= Town Topics (magazine) =

Defunct New York publication

Town Topics: The Journal of Society was a magazine published in New York City by William d'Alton Mann and others from 1879 to 1937 (v. 1-105, no. 56). Title varies: Andrew's American Queen; Art, Music, Literature and Society (Jan. 1879-Sept. 16, 1882); and American Queen (Sept. 23, 1882-Feb. 21, 1885)

The magazine had begun life some years earlier as The American Queen, edited by Louis Keller, the founder of the Social Register, and "dedicated to art, music, literature, and society." Under Mann, however, it ripened into a scandal sheet, faithfully reporting high-society peccadilloes and often identifying perpetrators by name.
It was possible for the wealthy public figures to delay or bury a story by buying some advertising in the newspaper.
The main method it used was to print an innocuous article with the name of the individual on which it had a piece of hot gossip.
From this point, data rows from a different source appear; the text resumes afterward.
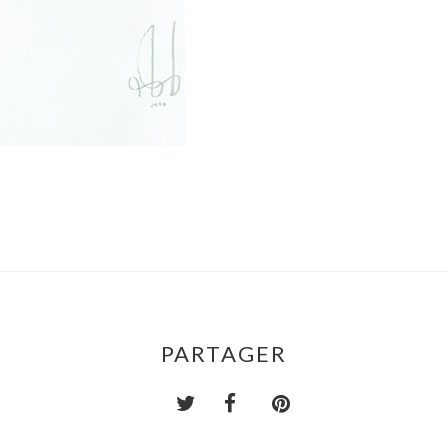
PARTAGER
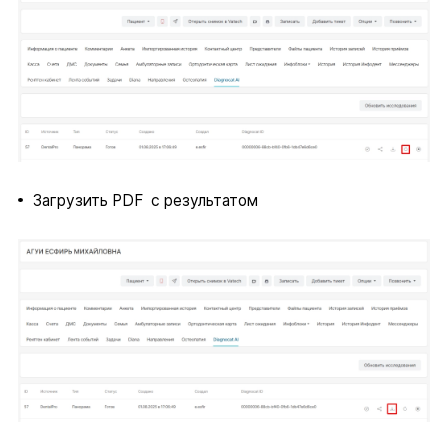
Загрузить PDF с результатом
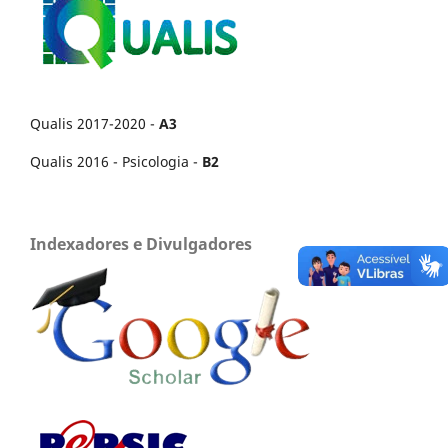
Qualis 2017-2020 -
A3
Qualis 2016 - Psicologia -
B2
Indexadores e Divulgadores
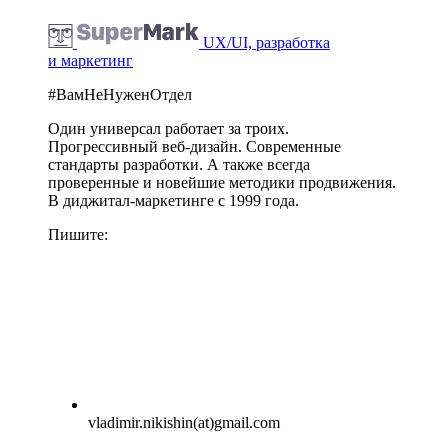
UX/UI, разработка
и маркетинг
#ВамНеНуженОтдел
Один универсал работает за троих.
Прогрессивный веб-дизайн. Современные
стандарты разработки. А также всегда
проверенные и новейшие методики продвижения.
В диджитал-маркетинге с 1999 года.
Пишите:
vladimir.nikishin(at)gmail.com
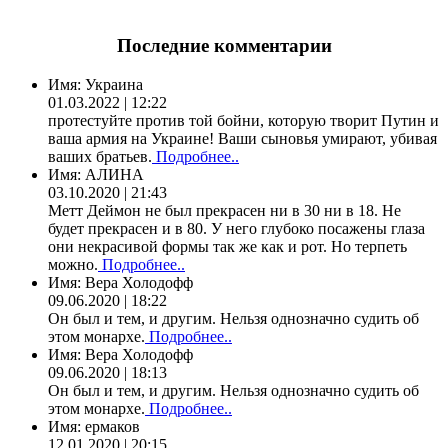
Последние комментарии
Имя:
Украина
01.03.2022 | 12:22
протестуйте против той бойни, которую творит Путин и
ваша армия на Украине! Ваши сыновья умирают, убивая
ваших братьев.
Подробнее..
Имя:
АЛИНА
03.10.2020 | 21:43
Метт Деймон не был прекрасен ни в 30 ни в 18. Не
будет прекрасен и в 80. У него глубоко посажены глаза
они некрасивой формы так же как и рот. Но терпеть
можно.
Подробнее..
Имя:
Вера Холодофф
09.06.2020 | 18:22
Он был и тем, и другим. Нельзя однозначно судить об
этом монархе.
Подробнее..
Имя:
Вера Холодофф
09.06.2020 | 18:13
Он был и тем, и другим. Нельзя однозначно судить об
этом монархе.
Подробнее..
Имя:
ермаков
12.01.2020 | 20:15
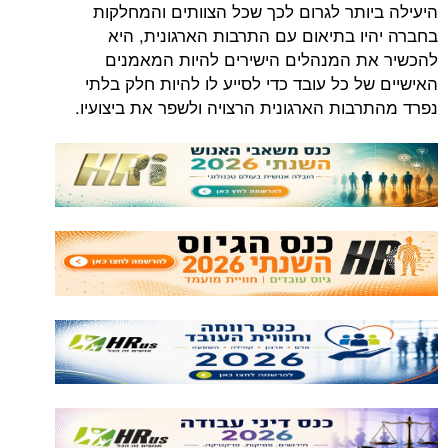
היעילה ביותר לגרום לכך שכל הצוותים והמחלקות
בחברה יהיו בתיאום עם התרבות הארגונית, היא
להכשיר את המנהלים הישירים להיות המאמנים
האישיים של כל עובד כדי לסייע לו להיות חלק בלתי
נפרד מהתרבות הארגונית הרצויה ולשפר את ביצועיו.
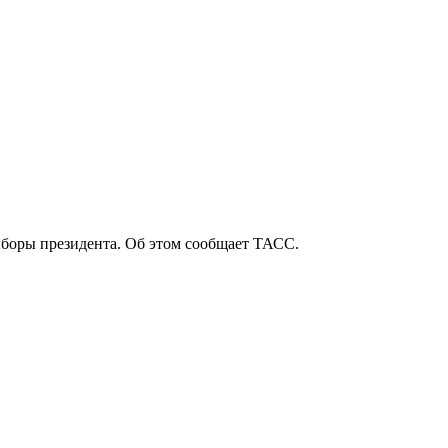
ыборы президента. Об этом сообщает ТАСС.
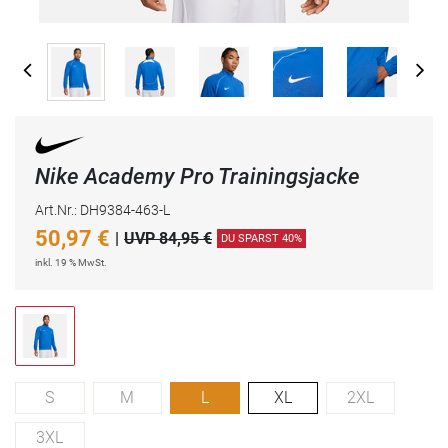
Nike Academy Pro Trainingsjacke
Art.Nr.: DH9384-463-L
50,97
€
|
UVP 84,95 €
DU SPARST 40%
inkl. 19 % MwSt.
S
M
L
XL
2XL
3XL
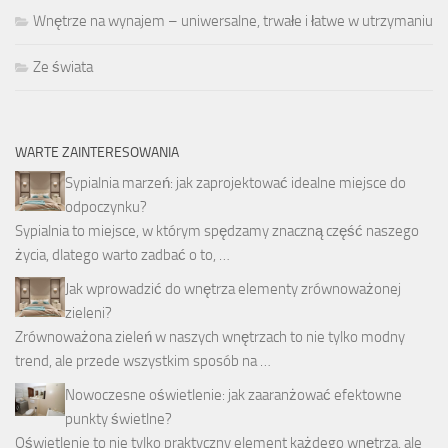
Wnętrze na wynajem – uniwersalne, trwałe i łatwe w utrzymaniu
Ze świata
WARTE ZAINTERESOWANIA
Sypialnia marzeń: jak zaprojektować idealne miejsce do
odpoczynku?
Sypialnia to miejsce, w którym spędzamy znaczną część naszego
życia, dlatego warto zadbać o to, …
Jak wprowadzić do wnętrza elementy zrównoważonej
zieleni?
Zrównoważona zieleń w naszych wnętrzach to nie tylko modny
trend, ale przede wszystkim sposób na …
Nowoczesne oświetlenie: jak zaaranżować efektowne
punkty świetlne?
Oświetlenie to nie tylko praktyczny element każdego wnętrza, ale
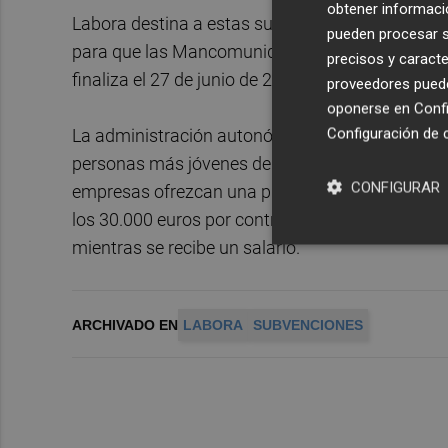
obtener informació
Labora destina a estas subvenciones 3.879.000 e
pueden procesar su
para que las Mancomunidades de la Comunitat Val
precisos y caracte
finaliza el 27 de junio de 2025.
proveedores pueden
oponerse en
Confi
Configuración de 
La administración autonómica ha destacado otras
personas más jóvenes de la Comunitat Valencian
CONFIGURAR
empresas ofrezcan una primera oportunidad a lo
los 30.000 euros por contrato, o las Escuelas Ta
mientras se recibe un salario.
ARCHIVADO EN
LABORA
SUBVENCIONES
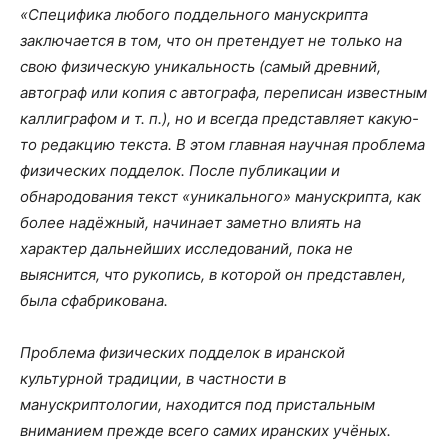
«Специфика любого поддельного манускрипта
заключается в том, что он претендует не только на
свою физическую уникальность (самый древний,
автограф или копия с автографа, переписан известным
каллиграфом и т. п.), но и всегда представляет какую-
то редакцию текста. В этом главная научная проблема
физических подделок. После публикации и
обнародования текст «уникального» манускрипта, как
более надёжный, начинает заметно влиять на
характер дальнейших исследований, пока не
выяснится, что рукопись, в которой он представлен,
была сфабрикована.
Проблема физических подделок в иранской
культурной традиции, в частности в
манускриптологии, находится под пристальным
вниманием прежде всего самих иранских учёных.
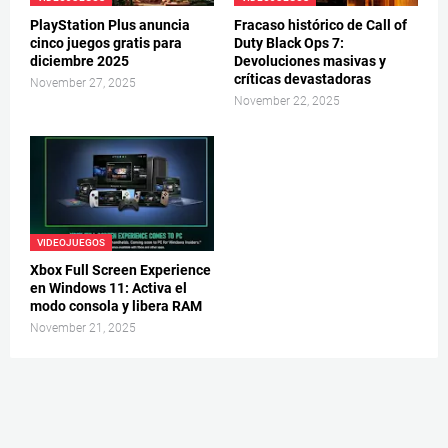
PlayStation Plus anuncia
Fracaso histórico de Call of
cinco juegos gratis para
Duty Black Ops 7:
diciembre 2025
Devoluciones masivas y
críticas devastadoras
November 27, 2025
November 22, 2025
VIDEOJUEGOS
Xbox Full Screen Experience
en Windows 11: Activa el
modo consola y libera RAM
November 21, 2025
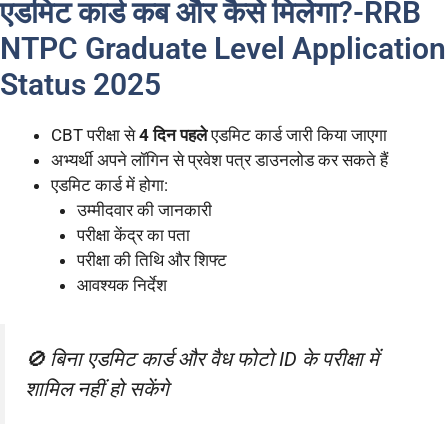
एडमिट कार्ड कब और कैसे मिलेगा?-RRB
NTPC Graduate Level Application
Status 2025
CBT परीक्षा से
4 दिन पहले
एडमिट कार्ड जारी किया जाएगा
अभ्यर्थी अपने लॉगिन से प्रवेश पत्र डाउनलोड कर सकते हैं
एडमिट कार्ड में होगा:
उम्मीदवार की जानकारी
परीक्षा केंद्र का पता
परीक्षा की तिथि और शिफ्ट
आवश्यक निर्देश
🚫 बिना एडमिट कार्ड और वैध फोटो ID के परीक्षा में
शामिल नहीं हो सकेंगे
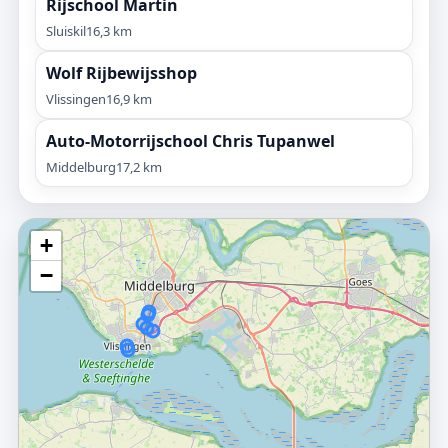
Rijschool Martin
Sluiskil
16,3 km
Wolf Rijbewijsshop
Vlissingen
16,9 km
Auto-Motorrijschool Chris Tupanwel
Middelburg
17,2 km
+
−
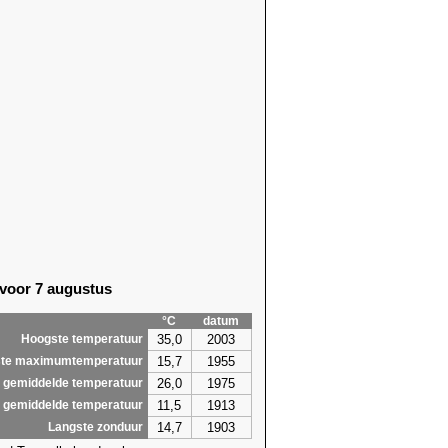
 voor 7 augustus
°C
datum
35,0
2003
Hoogste temperatuur
15,7
1955
te maximumtemperatuur
26,0
1975
 gemiddelde temperatuur
11,5
1913
 gemiddelde temperatuur
14,7
1903
Langste zonduur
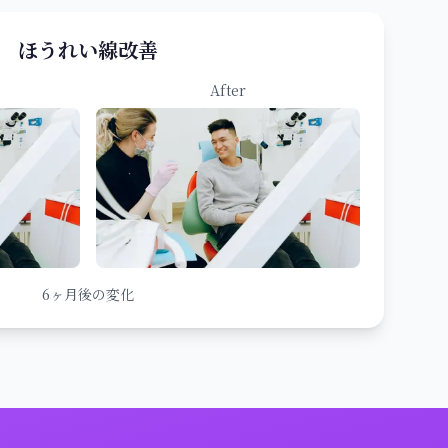
ほうれい線改善
After
6ヶ月後の変化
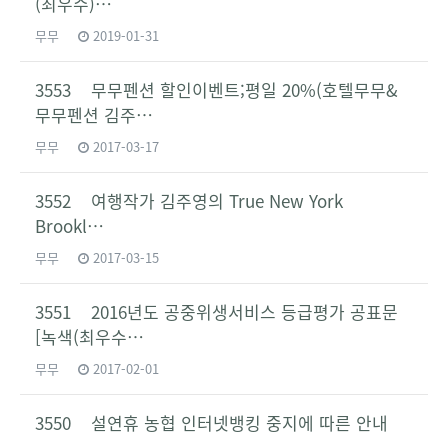
(최우수)…
무무
2019-01-31
3553 무무펜션 할인이벤트;평일 20%(호텔무무&
무무펜션 김주…
무무
2017-03-17
3552 여행작가 김주영의 True New York
Brookl…
무무
2017-03-15
3551 2016년도 공중위생서비스 등급평가 공표문
[녹색(최우수…
무무
2017-02-01
3550 설연휴 농협 인터넷뱅킹 중지에 따른 안내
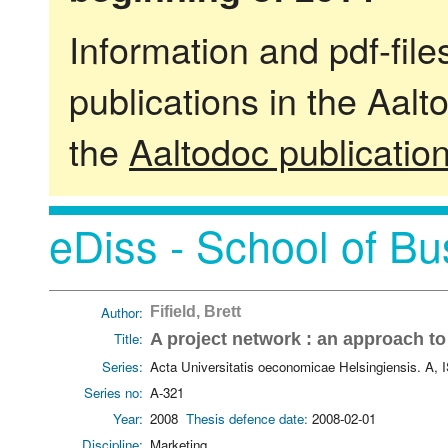
Information and pdf-fil
publications in the Aalt
the
Aaltodoc publicatio
eDiss - School of Bu
Author:
Fifield, Brett
Title:
A project network : an approach t
Series:
Acta Universitatis oeconomicae Helsingiensis. A,
Series no:
A-321
Year:
2008
Thesis defence date:
2008-02-01
Discipline:
Marketing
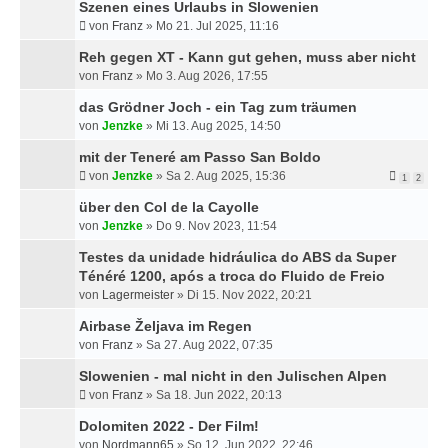
Szenen eines Urlaubs in Slowenien
H
E
von
Franz
»
Mo 21. Jul 2025, 11:16
Reh gegen XT - Kann gut gehen, muss aber nicht
von
Franz
»
Mo 3. Aug 2026, 17:55
das Grödner Joch - ein Tag zum träumen
von
Jenzke
»
Mi 13. Aug 2025, 14:50
mit der Teneré am Passo San Boldo
von
Jenzke
»
Sa 2. Aug 2025, 15:36
1
2
über den Col de la Cayolle
von
Jenzke
»
Do 9. Nov 2023, 11:54
Testes da unidade hidráulica do ABS da Super
Ténéré 1200, após a troca do Fluido de Freio
von
Lagermeister
»
Di 15. Nov 2022, 20:21
Airbase Željava im Regen
von
Franz
»
Sa 27. Aug 2022, 07:35
Slowenien - mal nicht in den Julischen Alpen
von
Franz
»
Sa 18. Jun 2022, 20:13
Dolomiten 2022 - Der Film!
von
Nordmann65
»
So 12. Jun 2022, 22:46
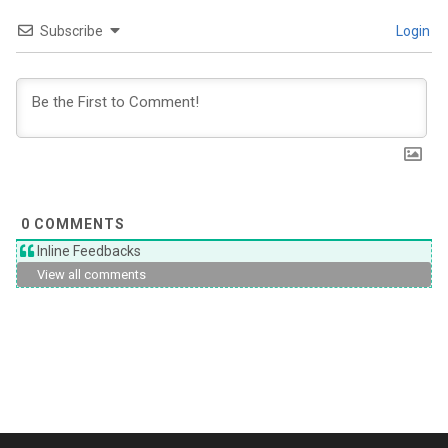
Subscribe
Login
0
COMMENTS
Inline Feedbacks
View all comments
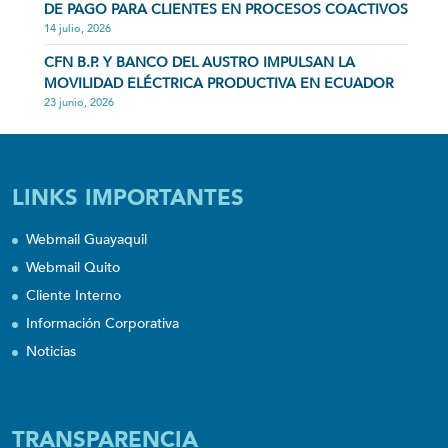
DE PAGO PARA CLIENTES EN PROCESOS COACTIVOS
14 julio, 2026
CFN B.P. Y BANCO DEL AUSTRO IMPULSAN LA
MOVILIDAD ELÉCTRICA PRODUCTIVA EN ECUADOR
23 junio, 2026
LINKS IMPORTANTES
Webmail Guayaquil
Webmail Quito
Cliente Interno
Información Corporativa
Noticias
TRANSPARENCIA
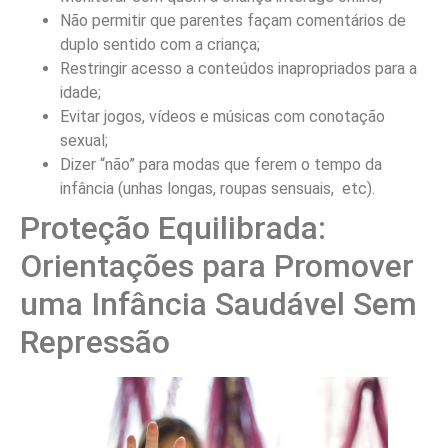
Não permitir que parentes façam comentários de
duplo sentido com a criança;
Restringir acesso a conteúdos inapropriados para a
idade;
Evitar jogos, vídeos e músicas com conotação
sexual;
Dizer “não” para modas que ferem o tempo da
infância (unhas longas, roupas sensuais, etc).
Proteção Equilibrada:
Orientações para Promover
uma Infância Saudável Sem
Repressão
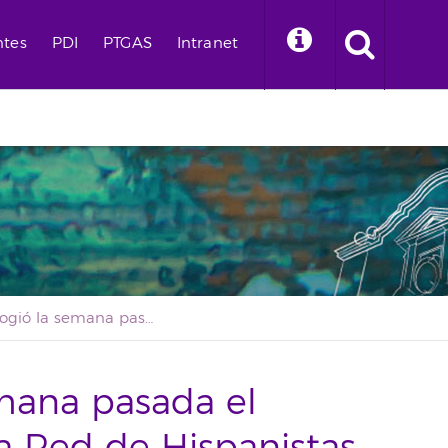
ntes
PDI
PTGAS
Intranet
La ULL acogió la semana pasada el simposio anual de la Red de Hispanistas Decimonónicos
emana pasada el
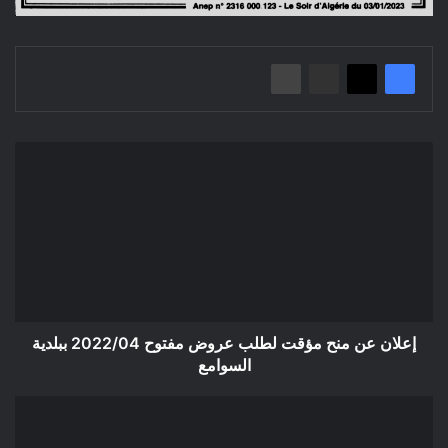
إعلان
عن
منح
مؤقت
لطلب
عروض
مفتوح
2022/04
ببلدية
السوامع
إعلان عن منح مؤقت لطلب عروض مفتوح 2022/04 ببلدية
السوامع
إعلان
عن
طلب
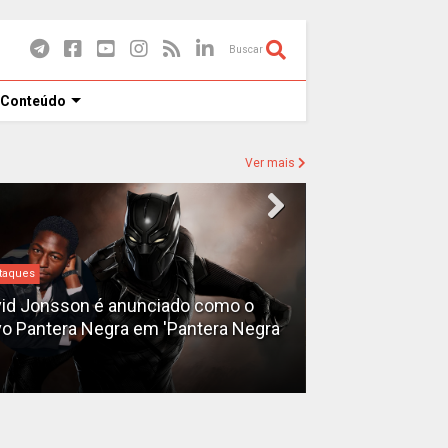
Buscar
 Conteúdo
Ver mais
taques
Destaques
id Jonsson é anunciado como o
o Pantera Negra em 'Pantera Negra
Ryan Gosling é
Fantasma do 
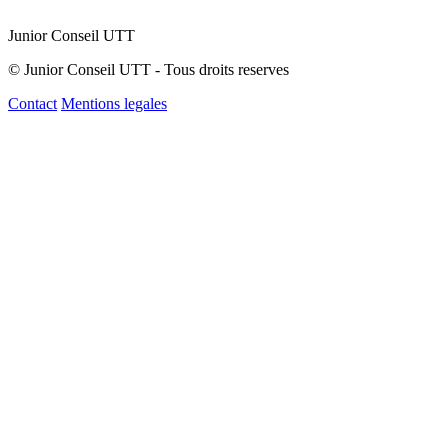
Junior Conseil UTT
© Junior Conseil UTT - Tous droits reserves
Contact
Mentions legales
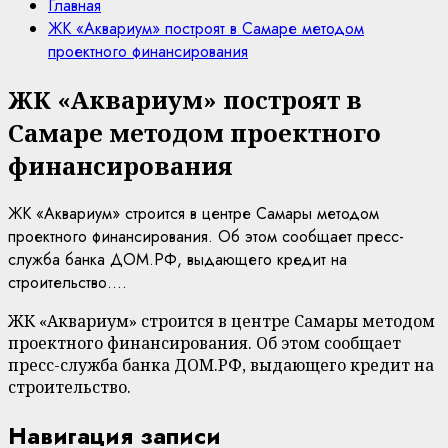
Главная
ЖК «Аквариум» построят в Самаре методом
проектного финансирования
ЖК «Аквариум» построят в
Самаре методом проектного
финансирования
ЖК «Аквариум» строится в центре Самары методом
проектного финансирования. Об этом сообщает пресс-
служба банка ДОМ.РФ, выдающего кредит на
строительство....
ЖК «Аквариум» строится в центре Самары методом
проектного финансирования. Об этом сообщает
пресс-служба банка ДОМ.РФ, выдающего кредит на
строительство.
Навигация записи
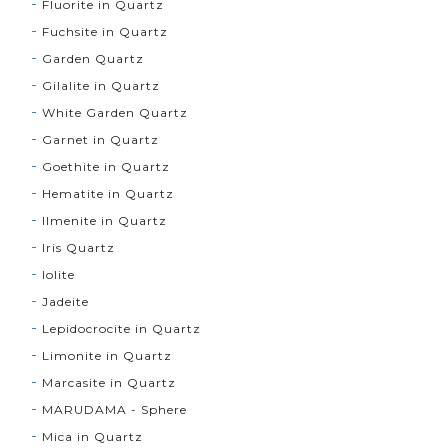
Fluorite in Quartz
Fuchsite in Quartz
Garden Quartz
Gilalite in Quartz
White Garden Quartz
Garnet in Quartz
Goethite in Quartz
Hematite in Quartz
Ilmenite in Quartz
Iris Quartz
Iolite
Jadeite
Lepidocrocite in Quartz
Limonite in Quartz
Marcasite in Quartz
MARUDAMA - Sphere
Mica in Quartz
On the other side of the page would be a blind piece going into the scandal without the name of the person involved. By running the article giving identification and the scandal separately it was possible for Mann to avoid liability for extortion, libel and slander.

The publication was responsible for the divorce of Emily Post from her husband, Edwin in 1906, when the magazine's most popular feature, titled “Saunterings," exposed Mr. Post's affair with another woman.